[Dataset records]
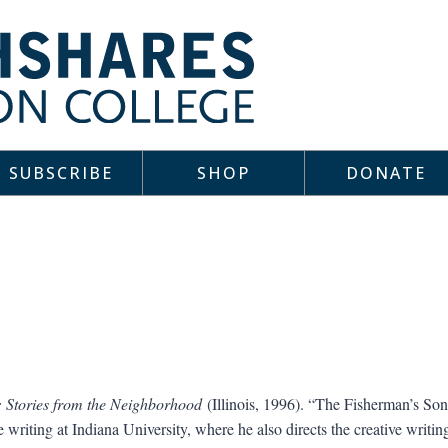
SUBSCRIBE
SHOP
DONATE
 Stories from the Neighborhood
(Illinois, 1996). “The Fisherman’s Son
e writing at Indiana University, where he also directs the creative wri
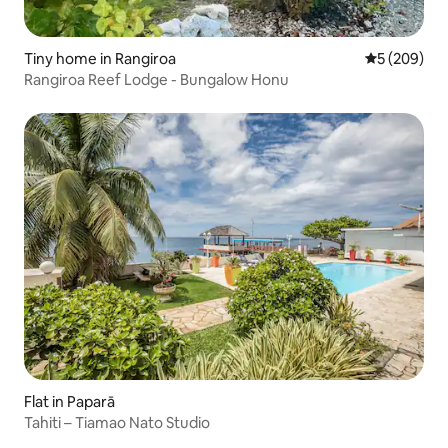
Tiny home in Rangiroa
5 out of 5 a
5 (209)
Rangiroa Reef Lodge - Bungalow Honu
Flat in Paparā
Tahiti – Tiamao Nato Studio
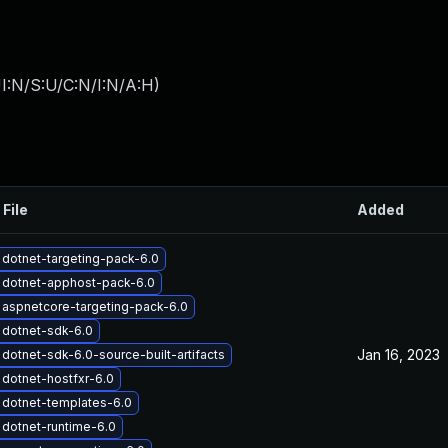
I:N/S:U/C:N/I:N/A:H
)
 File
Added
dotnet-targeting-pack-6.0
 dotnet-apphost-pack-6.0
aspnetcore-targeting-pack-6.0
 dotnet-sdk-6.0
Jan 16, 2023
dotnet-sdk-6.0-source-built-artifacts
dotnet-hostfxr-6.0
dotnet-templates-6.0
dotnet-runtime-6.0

- What you are asked to do
If a line in the data above includes the string "Rangiroa", copy it.

- Response for this exercise
Tiny home in Rangiroa
Rangiroa Reef Lodge - Bungalow Honu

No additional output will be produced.